Near-Infrared Spectroscopy Screening to Allow Detection of Pathogenic Mitochondrial DNA Variants in Individuals with Unexplained Abnormal Fatigue: A Preliminary Study

Abstract

Unexplained abnormal fatigue is characterized by chronic fatigue persisting for at least six months and not sufficiently explained by any recognized medical condition. In this pilot study, twelve individuals with abnormal fatigue remaining unexplained after thorough screening were investigated using a near-infrared (NIR) spectroscopy handgrip test. Four of them were found to have an abnormal oxygen extraction pattern similar to participants with documented mitochondrial myopathy.
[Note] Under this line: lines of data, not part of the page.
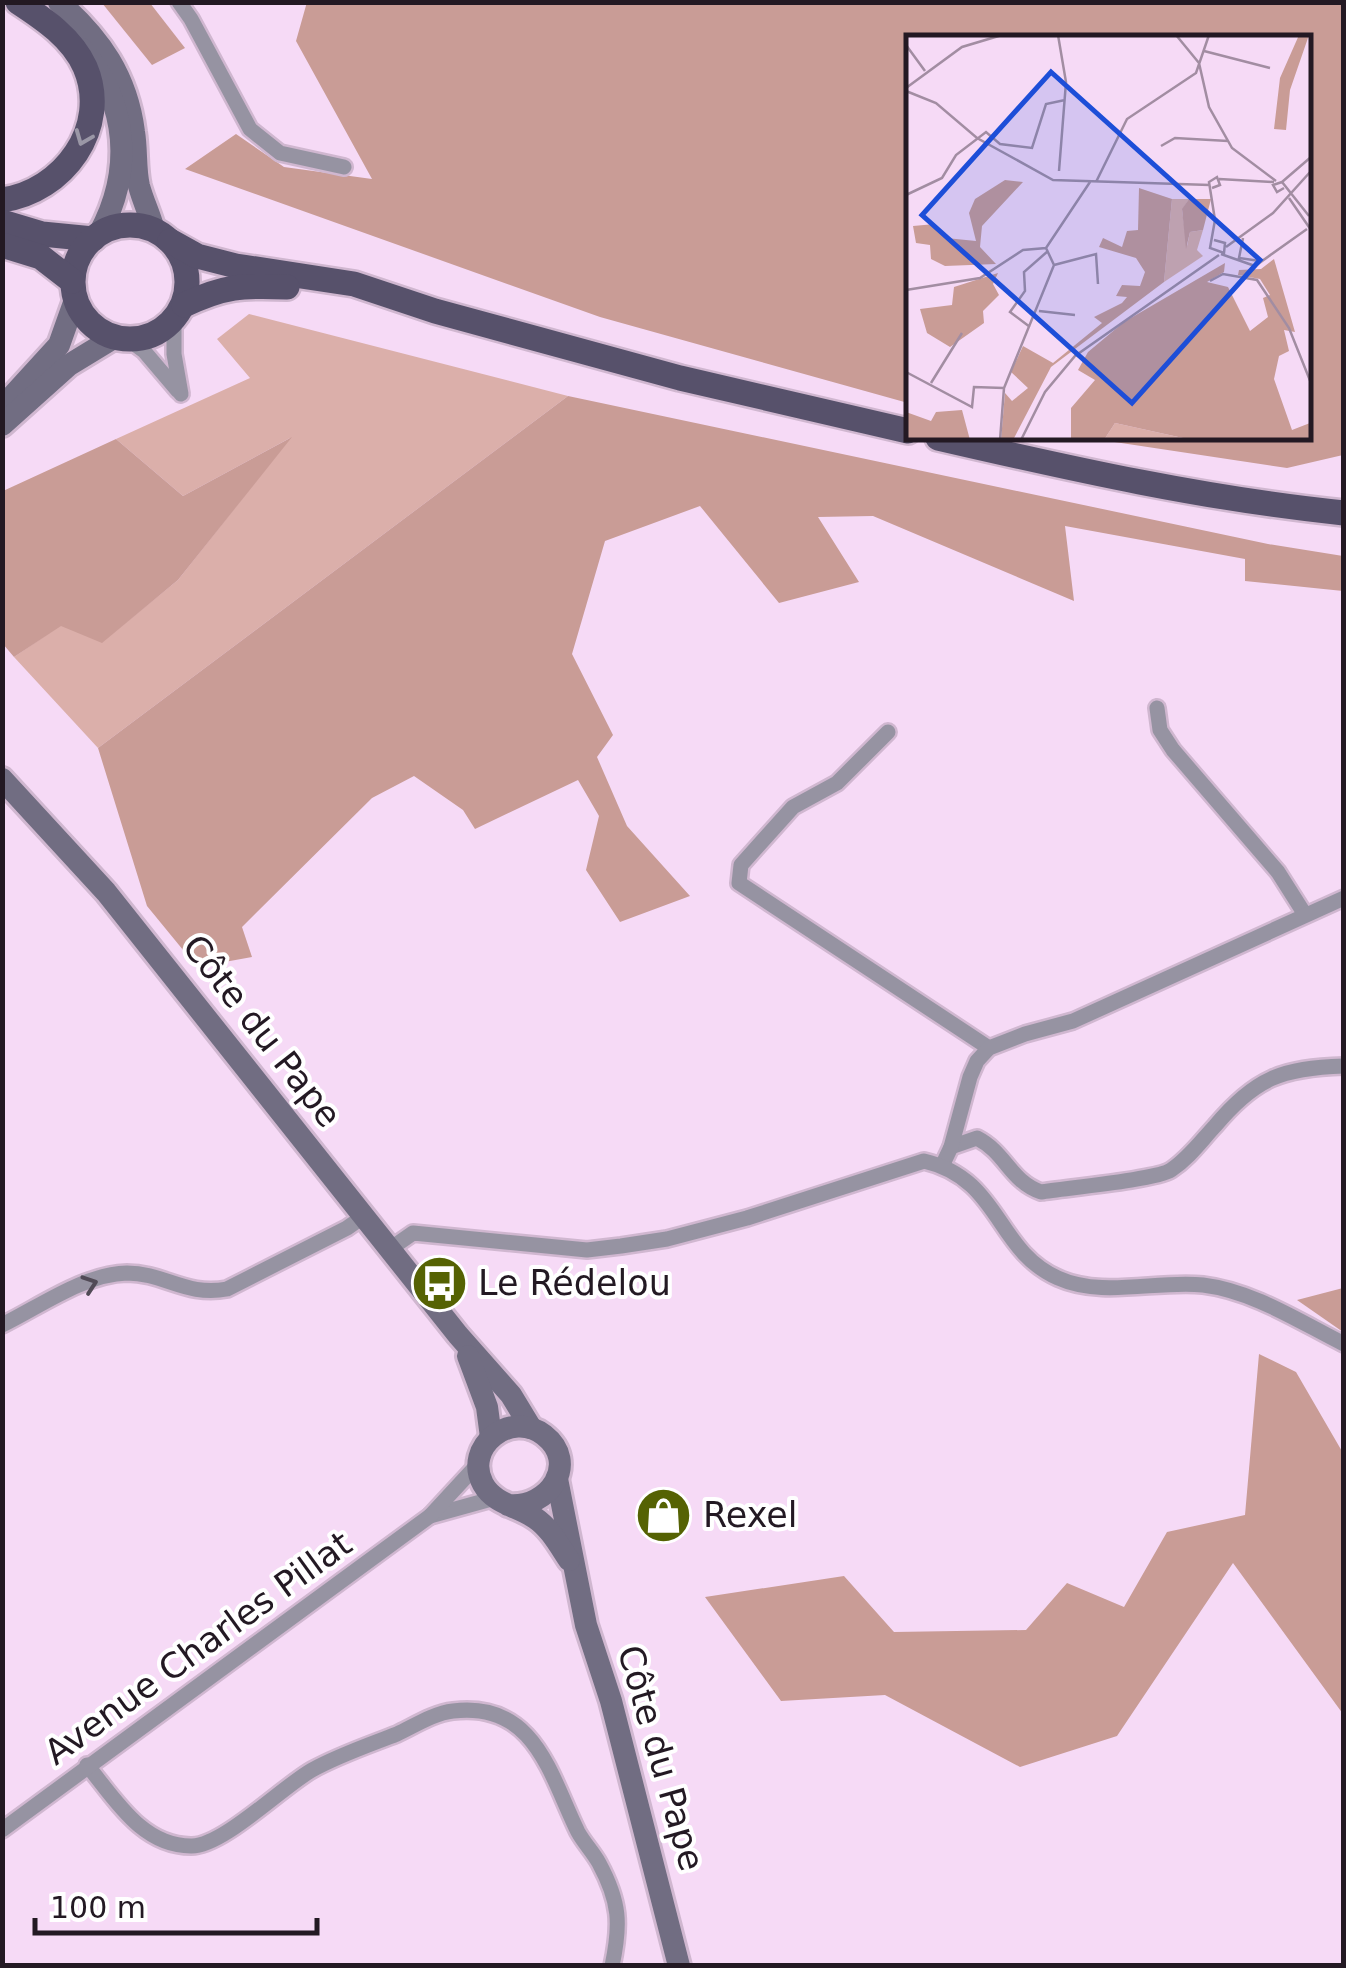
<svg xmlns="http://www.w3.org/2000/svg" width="1346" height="1968" viewBox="0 0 1346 1968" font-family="'DejaVu Sans',sans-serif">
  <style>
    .green { fill: #dbafaa }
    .forest { fill: #c99c96 }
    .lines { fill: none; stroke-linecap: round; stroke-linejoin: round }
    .street-casing { stroke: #d0b7d0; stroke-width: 20 }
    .secondary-casing { stroke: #d0b7d0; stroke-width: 28 }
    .primary-casing { stroke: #d0b7d0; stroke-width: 30 }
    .street { stroke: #9693a2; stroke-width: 15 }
    .secondary { stroke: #716d82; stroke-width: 22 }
    .primary { stroke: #57516b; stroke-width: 25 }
    .oneway { stroke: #9a97a6 }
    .oneway2 { stroke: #514a56 }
    .labels { text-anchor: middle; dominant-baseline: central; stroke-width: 8; stroke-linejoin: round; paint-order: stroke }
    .street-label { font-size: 35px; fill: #231923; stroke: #fff }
    .poi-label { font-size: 35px; fill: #231923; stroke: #fff; text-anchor: start }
    .inset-road { fill: none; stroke: #a28da2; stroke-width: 2.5 }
    .view { fill: #1d4ed8; fill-opacity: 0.15; stroke: #1d4ed8; stroke-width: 5 }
    .inset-edge { fill: none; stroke: #231923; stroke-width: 5 }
  </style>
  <rect width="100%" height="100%" fill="#f6daf6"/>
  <path class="green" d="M249,314L568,396L98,748L14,657L61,625L102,642L178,580L290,438L183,496L116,439L250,378L217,339Z"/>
  <g class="forest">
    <path d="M307,2L1343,3V455L1287,468L1088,438H1308V38H908V403L600,317L185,169L236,134L284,167L372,179L296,41Z"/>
    <path d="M102,3H150L185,48L152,65Z"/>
    <path d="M568,396L1268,544L1343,556V591L1245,581V559L1065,526L1074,601L873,516L818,517L859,582L779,603L700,506L605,541L572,654L613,735L597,757L627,826L690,896L620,922L586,870L599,816L578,780L475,829L463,810L414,776L372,798L242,927L252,957L197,967L147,906L98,748Z"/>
    <path d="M292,437L178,580L102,643L61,626L14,657L3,644V491L116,439L183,496Z"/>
    <path d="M1343,1288V1332L1297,1300Z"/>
    <path d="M1259,1354L1296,1372L1343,1453V1714L1233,1563L1117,1736L1020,1767L885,1695L781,1701L705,1597L844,1576L894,1632L1026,1630L1067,1583L1124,1607L1167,1532L1245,1515Z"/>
  </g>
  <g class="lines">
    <defs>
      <g id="street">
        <path d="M179,2L191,19L250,129L280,153L344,167"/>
        <path d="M174,318V354L181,394"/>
        <path d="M129,340L144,351L178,391"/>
        <path d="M1157,708L1160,730L1173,750L1278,872L1304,913"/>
        <path d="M888,732L837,783L793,807L741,865L739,883L989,1048"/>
        <path d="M951,1147L977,1138C1006,1153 1010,1181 1041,1192C1065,1188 1156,1180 1171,1170C1189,1158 1201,1141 1215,1126C1255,1078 1282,1068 1344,1066"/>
        <path d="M942,1166L951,1147L970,1077L977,1061L989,1048L1025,1034L1073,1021L1344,898"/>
        <path d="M390,1249L413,1233L587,1250L621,1246L667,1239L747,1218L924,1161C1001,1179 995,1250 1058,1278C1102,1298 1157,1280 1203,1285C1253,1291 1300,1322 1344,1344"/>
        <path d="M2,1325C39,1307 84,1274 127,1273C164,1273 187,1297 227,1289L347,1228L364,1216"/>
        <path d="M430,1516L495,1498"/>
        <path d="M87,1765C115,1799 142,1846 191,1846C222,1847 282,1787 312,1770C339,1755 369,1745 397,1734C414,1726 434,1713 453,1711C535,1701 550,1775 578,1832C584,1843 593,1852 599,1863C620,1902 621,1924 612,1966"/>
        <path d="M2,1830L430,1516L478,1464"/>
      </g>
      <g id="secondary">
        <path d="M59,2C101,39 127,77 134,132C137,150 135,169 139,186C143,201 150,215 154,230"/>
        <path d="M82,49C129,104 133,172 99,234"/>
        <path d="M6,403L59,345L75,300"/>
        <path d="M2,425L69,365L115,337"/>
        <path d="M2,779L106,892L458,1335L511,1395L531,1428"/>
        <path d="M468,1356L487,1407L491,1437"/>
        <path d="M557,1479L586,1625L611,1701L679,1966"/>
        <path d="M508,1505C549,1509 580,1463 544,1435C511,1409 463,1447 483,1484C494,1504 517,1506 535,1518C550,1528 559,1545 569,1560"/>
      </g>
      <g id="primary">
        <path d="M2,200C63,192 111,127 85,67C72,38 44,19 18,2"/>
        <path d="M2,222L42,234L93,239"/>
        <circle cx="130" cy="282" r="57"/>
        <path d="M170,241L197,256L236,266L354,284L435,311L680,378L908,431"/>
        <path d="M2,245L41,257L72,281"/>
        <path d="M184,305C224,286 242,285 287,287"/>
        <path d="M938,438C1072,469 1206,499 1344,513"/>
      </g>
    </defs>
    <use href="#street" class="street-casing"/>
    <use href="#secondary" class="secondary-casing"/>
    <use href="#primary" class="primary-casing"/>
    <use href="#street" class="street"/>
    <use href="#secondary" class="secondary"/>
    <use href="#primary" class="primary"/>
  </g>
  <defs><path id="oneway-chevron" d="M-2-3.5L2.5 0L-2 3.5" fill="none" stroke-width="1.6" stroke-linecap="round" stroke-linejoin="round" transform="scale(2.5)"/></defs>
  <use class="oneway" href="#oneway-chevron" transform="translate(83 138) rotate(112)"/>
  <use class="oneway2" href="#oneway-chevron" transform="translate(90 1284) rotate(-19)"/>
  <defs>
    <symbol id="bus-disc" viewBox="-11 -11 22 22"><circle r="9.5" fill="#556203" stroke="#fff"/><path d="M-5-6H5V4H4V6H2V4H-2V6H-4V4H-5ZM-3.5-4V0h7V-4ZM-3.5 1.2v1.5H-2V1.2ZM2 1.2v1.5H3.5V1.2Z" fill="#fff"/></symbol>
    <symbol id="shop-disc" viewBox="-11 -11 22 22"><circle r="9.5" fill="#556203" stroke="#fff"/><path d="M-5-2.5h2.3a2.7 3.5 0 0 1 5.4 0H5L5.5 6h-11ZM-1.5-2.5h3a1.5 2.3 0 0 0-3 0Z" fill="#fff"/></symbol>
  </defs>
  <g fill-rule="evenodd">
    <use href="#bus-disc" x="408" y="1252" width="63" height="63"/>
    <use href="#shop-disc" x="632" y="1484" width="63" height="63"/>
  </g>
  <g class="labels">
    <g class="street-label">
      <text transform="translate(262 1031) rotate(52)">Côte du Pape</text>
      <text transform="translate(198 1648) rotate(-36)">Avenue Charles Pillat</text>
      <text transform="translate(661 1758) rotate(74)">Côte du Pape</text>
    </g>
    <g class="poi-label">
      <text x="478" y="1283">Le Rédelou</text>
      <text x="703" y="1515">Rexel</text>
    </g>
  </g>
  <g transform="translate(906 35)">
    <rect width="405" height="405" fill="#f6daf6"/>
    <path d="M266,164H283L276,175L281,211L284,197L297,195L291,215L297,221L258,247ZM209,388L286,405H198Z" fill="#dbafaa"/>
    <path d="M393,0H403L384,55L380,95L368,94L374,43ZM99,145L117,147L76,191L74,212L90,229L39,231L25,224L24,210L10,208L7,191L29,189L40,203L70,206L63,178L69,164ZM233,153L266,164L258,247L145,332L107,405H95L99,358L106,366L122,353L105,337L117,311L147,328L196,288L188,282L216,268L221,262L210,261L216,250L234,251L239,237L230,223L193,212L197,203L216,212L221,196L232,195ZM283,164H305L297,195L284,197L280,214L276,174ZM368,224L389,297L378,295L383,316L373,321L368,344L386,395L404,388L405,405H286L209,388L198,405H165V373L189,345L172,335L182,317L218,287L319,228L318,237L301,247L322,252L344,296L362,282L357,263L364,260L354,244L332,240L333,235L355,234ZM92,238L87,249L93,260L77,276L78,288L44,312L21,298L14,274L46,270L48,252ZM56,375L64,405H0V377L25,386L30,377Z" fill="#c99c96"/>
    <path class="inset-road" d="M152,0L160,47L153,136M270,0L293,28L303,72L326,113L370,146M0,10L19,36M298,16L364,33M0,53L56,12L96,0M0,56L30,68L71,103L147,145L304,150M255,111L269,103L322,106M313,144L368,147M190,147L221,84L290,38L303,0M376,147L405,122M306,153L314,150L311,142L303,147L309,185L304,213L318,218L319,208L308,205M378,153L371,157L367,150L376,147L403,181M0,160L36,143L50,120L80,97L94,109L126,113L140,69L159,65M383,163L405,195M337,203L333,223L354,226M320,212L367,178L405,136M315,219L349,231L401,194M148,230L190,219L192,249M304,246L317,239L351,245L383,293L405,348M0,255L74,243L117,215L140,213L184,147M133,276L169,280M124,292L104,277L119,256L118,237L142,216M0,337L66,372L68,352L98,353M25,348L56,298M94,405L98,353L148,230L140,213M115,405L139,357L169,321L313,220"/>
    <path class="view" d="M145,37L354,225L226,368L16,180Z"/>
    <rect width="405" height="405" class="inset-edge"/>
  </g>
  <rect width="1346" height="1968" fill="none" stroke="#231923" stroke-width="10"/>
  <path d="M35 1918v15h282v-15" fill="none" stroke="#231923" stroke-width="5"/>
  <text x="50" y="1918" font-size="30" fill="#231923" stroke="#ffffff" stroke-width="8" paint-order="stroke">100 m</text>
</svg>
In three of the four individuals, diverse mitochondrial abnormalities were documented by spectrophotometric, immunocytological, fluorescent, and morphological analyses performed in skeletal muscle and in cultured skin fibroblasts. Three of the four participants with decreased muscular oxygen extraction were each shown to harbor a different homoplasmic pathogenic mitochondrial DNA point mutation (m.961T > C, m.1555A > G, m.14484T > C). In the fourth participant, the presence of multiple large mitochondrial DNA deletions was suspected in muscle tissue. In contrast, none of the eight abnormally fatigued participants with normal NIR spectroscopy results harbored either a pathogenic mitochondrial DNA point mutation or large deletions ( P < 0.001). This pilot study shows that NIR spectroscopy may serve as a noninvasive screening tool to delineate a subgroup (of participants) with mitochondrial dysfunction among the large group of individuals with unexplained abnormal fatigue.